Apparently he couldn’t talk sense into them.   A third and even more horrific example of Asian Karaoke killings was reported by the Telegraph exactly one year ago today on August 30, 2012.  The headline read: Chinese Toddler’s Karaoke Tantrum Ends in Bloodbath “

 

The article went on to report: 

“A Chinese toddler’s refusal to give up the microphone during a family karaoke evening started a quarrel that left two men hacked to death with a meat cleaver.

The evening began jovially enough when Mr Yun, the owner of a noodle shop in the central Chinese city of Xi’an, invited his family to celebrate Qixi, China’s Valentine’s Day, with a singing session at a local karaoke parlour.

But by 11pm, there was discord in the room. Mr Yun’s four-year-old son was hogging the microphone and his parents were indulging him.

Two of the boy’s uncles began chastising Mr Yun and his wife for having raised a spoilt child; a “Little Emperor”, as the Chinese say.

According to the Xi’an police, the argument became heated to the point where the two uncles began pushing, and then punching, Mr Yun.

Finally, Mr Yun’s nephew, who also worked in the noodle shop, ran back to the restaurant and fetched a meat cleaver.

The man, named as Mr Hui, hacked the two uncles to death, inflicting at least ten wounds on each uncle. He has since been arrested.

Lest you think these cases are unusual, just try Googling “Karaoke Murders Asia.”  When I did I got 3,460,000 hits. Admittedly many of these must be repeats of the same stories but still…

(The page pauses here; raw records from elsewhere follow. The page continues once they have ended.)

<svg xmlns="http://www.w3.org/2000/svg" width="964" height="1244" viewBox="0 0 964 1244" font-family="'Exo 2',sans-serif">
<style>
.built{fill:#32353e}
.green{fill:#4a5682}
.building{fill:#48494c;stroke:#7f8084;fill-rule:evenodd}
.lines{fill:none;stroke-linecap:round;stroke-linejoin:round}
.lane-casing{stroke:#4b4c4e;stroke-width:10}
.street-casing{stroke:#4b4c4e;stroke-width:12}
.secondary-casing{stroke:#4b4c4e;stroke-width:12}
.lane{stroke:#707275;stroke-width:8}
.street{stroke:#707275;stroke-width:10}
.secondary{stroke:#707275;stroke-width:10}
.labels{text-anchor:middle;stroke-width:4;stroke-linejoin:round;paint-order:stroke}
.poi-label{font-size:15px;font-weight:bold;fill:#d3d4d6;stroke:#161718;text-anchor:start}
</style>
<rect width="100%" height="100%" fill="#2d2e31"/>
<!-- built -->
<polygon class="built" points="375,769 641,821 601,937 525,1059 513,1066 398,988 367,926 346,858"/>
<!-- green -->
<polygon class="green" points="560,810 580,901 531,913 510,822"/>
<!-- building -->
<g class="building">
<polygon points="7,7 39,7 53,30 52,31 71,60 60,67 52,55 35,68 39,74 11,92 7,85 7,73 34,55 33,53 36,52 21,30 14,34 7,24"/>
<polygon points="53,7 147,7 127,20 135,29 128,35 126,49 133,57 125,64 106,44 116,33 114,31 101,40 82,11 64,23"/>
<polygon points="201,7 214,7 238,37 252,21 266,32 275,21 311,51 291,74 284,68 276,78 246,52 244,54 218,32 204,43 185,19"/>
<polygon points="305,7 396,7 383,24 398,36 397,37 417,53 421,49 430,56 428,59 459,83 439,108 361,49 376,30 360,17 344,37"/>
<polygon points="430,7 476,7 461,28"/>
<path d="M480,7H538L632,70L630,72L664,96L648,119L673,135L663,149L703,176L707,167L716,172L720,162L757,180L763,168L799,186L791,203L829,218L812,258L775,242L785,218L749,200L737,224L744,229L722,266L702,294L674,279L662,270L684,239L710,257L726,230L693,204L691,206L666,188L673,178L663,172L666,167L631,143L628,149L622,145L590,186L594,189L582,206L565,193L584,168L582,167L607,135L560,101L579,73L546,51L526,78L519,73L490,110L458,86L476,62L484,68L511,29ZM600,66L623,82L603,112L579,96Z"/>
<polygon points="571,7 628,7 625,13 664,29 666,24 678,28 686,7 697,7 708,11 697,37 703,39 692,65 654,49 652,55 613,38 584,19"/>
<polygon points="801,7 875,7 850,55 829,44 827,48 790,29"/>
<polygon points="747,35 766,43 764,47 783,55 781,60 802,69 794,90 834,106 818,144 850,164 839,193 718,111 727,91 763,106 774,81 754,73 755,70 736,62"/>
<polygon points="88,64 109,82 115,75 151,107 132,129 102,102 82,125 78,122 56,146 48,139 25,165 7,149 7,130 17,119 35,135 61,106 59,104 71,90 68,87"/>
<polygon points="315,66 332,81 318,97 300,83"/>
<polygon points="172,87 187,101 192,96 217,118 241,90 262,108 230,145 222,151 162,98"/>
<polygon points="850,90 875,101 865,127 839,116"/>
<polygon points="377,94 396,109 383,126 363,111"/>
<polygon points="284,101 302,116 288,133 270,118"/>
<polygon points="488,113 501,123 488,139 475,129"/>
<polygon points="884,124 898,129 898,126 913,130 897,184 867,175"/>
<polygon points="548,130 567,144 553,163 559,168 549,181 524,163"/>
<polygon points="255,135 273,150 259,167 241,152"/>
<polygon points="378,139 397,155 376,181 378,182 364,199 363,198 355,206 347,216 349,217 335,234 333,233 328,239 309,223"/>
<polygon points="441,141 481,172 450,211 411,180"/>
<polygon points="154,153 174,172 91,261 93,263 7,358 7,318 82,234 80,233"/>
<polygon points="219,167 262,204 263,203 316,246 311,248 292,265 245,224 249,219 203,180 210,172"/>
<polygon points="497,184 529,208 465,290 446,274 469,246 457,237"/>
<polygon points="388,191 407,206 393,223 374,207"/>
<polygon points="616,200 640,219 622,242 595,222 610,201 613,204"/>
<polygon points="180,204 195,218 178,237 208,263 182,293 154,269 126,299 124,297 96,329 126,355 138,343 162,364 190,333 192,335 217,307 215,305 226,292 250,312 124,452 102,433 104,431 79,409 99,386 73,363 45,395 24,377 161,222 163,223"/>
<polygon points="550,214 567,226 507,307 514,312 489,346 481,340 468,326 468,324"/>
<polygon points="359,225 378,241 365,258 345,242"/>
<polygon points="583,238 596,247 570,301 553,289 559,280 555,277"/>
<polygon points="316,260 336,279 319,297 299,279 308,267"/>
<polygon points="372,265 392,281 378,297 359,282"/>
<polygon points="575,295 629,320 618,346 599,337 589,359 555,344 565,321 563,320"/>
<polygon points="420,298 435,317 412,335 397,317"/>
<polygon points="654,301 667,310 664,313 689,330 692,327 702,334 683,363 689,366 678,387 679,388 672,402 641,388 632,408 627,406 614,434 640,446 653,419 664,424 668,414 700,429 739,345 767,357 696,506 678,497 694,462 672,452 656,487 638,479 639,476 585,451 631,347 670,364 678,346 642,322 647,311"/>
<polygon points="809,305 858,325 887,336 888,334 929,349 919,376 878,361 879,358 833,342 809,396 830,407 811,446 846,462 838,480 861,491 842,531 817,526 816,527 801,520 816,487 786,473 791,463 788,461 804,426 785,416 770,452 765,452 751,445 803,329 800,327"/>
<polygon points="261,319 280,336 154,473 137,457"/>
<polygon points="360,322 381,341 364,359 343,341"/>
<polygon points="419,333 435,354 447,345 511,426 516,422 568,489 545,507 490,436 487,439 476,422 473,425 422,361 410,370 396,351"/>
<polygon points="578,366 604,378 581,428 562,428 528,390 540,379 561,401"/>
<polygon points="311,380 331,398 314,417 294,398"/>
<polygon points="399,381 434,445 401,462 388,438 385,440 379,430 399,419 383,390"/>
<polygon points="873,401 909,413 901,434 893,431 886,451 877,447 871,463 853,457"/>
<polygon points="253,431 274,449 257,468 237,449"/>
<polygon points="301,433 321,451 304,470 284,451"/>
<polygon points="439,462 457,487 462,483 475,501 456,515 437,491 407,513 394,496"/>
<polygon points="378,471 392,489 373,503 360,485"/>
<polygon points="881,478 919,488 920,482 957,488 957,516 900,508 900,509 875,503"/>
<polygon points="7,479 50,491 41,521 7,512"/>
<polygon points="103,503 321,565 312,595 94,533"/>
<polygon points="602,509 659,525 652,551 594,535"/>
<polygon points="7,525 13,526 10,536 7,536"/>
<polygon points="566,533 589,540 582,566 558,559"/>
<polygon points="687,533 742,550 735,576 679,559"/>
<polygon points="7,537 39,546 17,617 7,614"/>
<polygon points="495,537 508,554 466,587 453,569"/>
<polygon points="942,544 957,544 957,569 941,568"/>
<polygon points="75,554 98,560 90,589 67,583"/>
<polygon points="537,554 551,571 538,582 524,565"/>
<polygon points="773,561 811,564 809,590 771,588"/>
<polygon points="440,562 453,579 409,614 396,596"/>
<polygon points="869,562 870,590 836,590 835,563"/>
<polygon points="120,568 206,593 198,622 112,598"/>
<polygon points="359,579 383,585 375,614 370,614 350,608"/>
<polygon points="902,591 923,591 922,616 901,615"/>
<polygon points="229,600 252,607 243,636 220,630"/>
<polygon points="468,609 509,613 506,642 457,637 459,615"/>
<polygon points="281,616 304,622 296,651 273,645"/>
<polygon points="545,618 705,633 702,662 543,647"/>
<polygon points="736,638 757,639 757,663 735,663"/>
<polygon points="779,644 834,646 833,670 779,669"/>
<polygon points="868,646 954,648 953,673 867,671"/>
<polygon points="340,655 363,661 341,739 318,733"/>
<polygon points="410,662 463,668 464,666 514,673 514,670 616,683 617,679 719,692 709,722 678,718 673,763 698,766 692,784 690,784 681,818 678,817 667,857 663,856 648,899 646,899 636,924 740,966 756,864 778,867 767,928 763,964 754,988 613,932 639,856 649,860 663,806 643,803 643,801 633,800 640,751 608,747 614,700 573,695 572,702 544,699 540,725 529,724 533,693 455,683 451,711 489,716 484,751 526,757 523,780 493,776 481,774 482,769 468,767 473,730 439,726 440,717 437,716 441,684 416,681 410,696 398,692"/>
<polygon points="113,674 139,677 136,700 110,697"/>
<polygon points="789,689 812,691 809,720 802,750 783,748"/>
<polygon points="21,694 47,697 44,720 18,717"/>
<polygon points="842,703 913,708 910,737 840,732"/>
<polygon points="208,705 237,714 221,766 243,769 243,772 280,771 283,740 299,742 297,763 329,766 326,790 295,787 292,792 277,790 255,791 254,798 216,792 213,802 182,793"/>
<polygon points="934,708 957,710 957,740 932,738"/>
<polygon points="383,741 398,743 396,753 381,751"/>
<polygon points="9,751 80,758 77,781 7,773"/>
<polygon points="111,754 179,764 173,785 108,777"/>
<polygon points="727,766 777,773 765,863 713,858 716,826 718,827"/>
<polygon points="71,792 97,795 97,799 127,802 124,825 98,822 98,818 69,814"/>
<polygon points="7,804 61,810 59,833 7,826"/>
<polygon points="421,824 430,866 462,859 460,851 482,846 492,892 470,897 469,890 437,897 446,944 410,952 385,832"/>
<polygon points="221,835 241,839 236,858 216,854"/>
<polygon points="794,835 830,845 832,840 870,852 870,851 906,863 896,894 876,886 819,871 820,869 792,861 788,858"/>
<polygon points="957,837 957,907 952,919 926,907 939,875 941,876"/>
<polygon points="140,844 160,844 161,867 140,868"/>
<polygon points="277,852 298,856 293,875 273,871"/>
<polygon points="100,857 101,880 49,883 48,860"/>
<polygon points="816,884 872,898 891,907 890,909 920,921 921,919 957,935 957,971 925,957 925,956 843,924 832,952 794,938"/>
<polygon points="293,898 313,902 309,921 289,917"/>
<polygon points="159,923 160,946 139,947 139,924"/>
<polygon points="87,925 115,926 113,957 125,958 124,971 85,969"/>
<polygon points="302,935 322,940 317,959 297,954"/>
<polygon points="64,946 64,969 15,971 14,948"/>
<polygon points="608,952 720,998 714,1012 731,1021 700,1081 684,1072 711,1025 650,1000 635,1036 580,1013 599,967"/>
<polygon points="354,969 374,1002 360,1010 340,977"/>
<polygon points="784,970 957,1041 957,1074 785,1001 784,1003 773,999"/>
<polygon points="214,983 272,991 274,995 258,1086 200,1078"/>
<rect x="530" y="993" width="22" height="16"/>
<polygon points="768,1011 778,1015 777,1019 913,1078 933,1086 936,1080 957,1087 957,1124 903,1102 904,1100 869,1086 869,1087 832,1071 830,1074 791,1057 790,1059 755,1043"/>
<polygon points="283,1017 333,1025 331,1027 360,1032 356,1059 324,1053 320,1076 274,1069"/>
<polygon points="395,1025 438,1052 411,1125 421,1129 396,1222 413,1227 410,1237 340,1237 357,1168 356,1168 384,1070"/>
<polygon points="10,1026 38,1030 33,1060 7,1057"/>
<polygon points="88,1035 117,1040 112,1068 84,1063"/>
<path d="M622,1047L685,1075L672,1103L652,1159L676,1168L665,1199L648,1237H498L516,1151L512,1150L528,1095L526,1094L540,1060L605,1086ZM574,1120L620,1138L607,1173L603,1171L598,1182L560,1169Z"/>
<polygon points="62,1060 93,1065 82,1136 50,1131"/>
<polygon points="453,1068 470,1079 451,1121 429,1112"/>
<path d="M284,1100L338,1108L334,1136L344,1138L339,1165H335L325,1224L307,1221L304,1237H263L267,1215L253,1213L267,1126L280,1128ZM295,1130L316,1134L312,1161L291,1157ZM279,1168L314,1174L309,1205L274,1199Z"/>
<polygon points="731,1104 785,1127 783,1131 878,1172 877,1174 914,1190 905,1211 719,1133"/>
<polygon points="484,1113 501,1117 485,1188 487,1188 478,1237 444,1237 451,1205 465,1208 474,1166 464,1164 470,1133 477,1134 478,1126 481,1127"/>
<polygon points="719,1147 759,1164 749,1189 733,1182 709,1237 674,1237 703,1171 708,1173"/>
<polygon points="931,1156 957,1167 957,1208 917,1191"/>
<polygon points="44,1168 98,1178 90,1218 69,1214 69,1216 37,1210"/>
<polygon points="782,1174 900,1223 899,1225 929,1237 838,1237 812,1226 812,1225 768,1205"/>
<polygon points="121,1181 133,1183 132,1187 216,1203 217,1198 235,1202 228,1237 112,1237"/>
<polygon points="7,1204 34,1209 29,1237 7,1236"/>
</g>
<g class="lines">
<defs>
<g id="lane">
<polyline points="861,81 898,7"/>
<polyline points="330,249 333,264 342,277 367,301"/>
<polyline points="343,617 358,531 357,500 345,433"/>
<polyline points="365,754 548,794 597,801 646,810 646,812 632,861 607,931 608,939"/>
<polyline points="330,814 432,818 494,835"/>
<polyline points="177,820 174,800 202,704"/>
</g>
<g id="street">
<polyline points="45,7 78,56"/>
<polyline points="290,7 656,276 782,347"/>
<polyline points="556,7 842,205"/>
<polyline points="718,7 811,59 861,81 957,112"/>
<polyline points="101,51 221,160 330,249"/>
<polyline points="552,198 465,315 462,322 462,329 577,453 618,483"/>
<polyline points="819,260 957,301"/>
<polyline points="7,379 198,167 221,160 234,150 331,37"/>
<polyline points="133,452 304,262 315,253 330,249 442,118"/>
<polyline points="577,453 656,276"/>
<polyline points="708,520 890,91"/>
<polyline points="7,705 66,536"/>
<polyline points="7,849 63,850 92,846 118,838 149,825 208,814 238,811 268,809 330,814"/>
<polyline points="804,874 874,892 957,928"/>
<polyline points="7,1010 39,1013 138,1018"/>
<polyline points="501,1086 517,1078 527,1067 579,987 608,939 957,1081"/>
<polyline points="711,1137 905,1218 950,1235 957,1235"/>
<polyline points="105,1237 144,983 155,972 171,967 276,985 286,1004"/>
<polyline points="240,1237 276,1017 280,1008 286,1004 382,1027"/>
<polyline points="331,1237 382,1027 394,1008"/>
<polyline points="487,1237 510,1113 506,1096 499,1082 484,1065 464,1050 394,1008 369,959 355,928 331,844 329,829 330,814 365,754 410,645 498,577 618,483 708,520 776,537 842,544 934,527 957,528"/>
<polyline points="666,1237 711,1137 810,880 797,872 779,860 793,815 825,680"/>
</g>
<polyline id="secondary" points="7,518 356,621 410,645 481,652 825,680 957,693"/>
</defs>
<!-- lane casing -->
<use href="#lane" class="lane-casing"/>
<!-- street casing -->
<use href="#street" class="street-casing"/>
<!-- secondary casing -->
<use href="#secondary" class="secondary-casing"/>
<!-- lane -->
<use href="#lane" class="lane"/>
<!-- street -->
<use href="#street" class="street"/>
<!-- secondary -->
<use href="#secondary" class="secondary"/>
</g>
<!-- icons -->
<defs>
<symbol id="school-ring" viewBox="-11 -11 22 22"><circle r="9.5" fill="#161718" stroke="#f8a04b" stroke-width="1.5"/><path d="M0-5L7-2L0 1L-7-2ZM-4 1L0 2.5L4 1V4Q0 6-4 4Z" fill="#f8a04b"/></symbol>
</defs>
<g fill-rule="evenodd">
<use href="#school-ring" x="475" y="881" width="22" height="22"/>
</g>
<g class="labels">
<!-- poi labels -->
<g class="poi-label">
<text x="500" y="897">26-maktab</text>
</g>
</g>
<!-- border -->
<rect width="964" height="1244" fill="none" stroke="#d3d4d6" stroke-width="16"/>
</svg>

Now in our roles as crime writers we are charged with coming up with interesting and unusual motives for murder.  But I have a feeling that if any of us (with the possible exception of James Patterson who can get away with anything) ever tried in a million years to make the motive for murder somebody singing a Frank Sinatra song in an Asian Karaoke bar, your editor would laugh you out of the room. Which would be bad, unless of course you were Carl Hiaasen who likes making his editors laugh.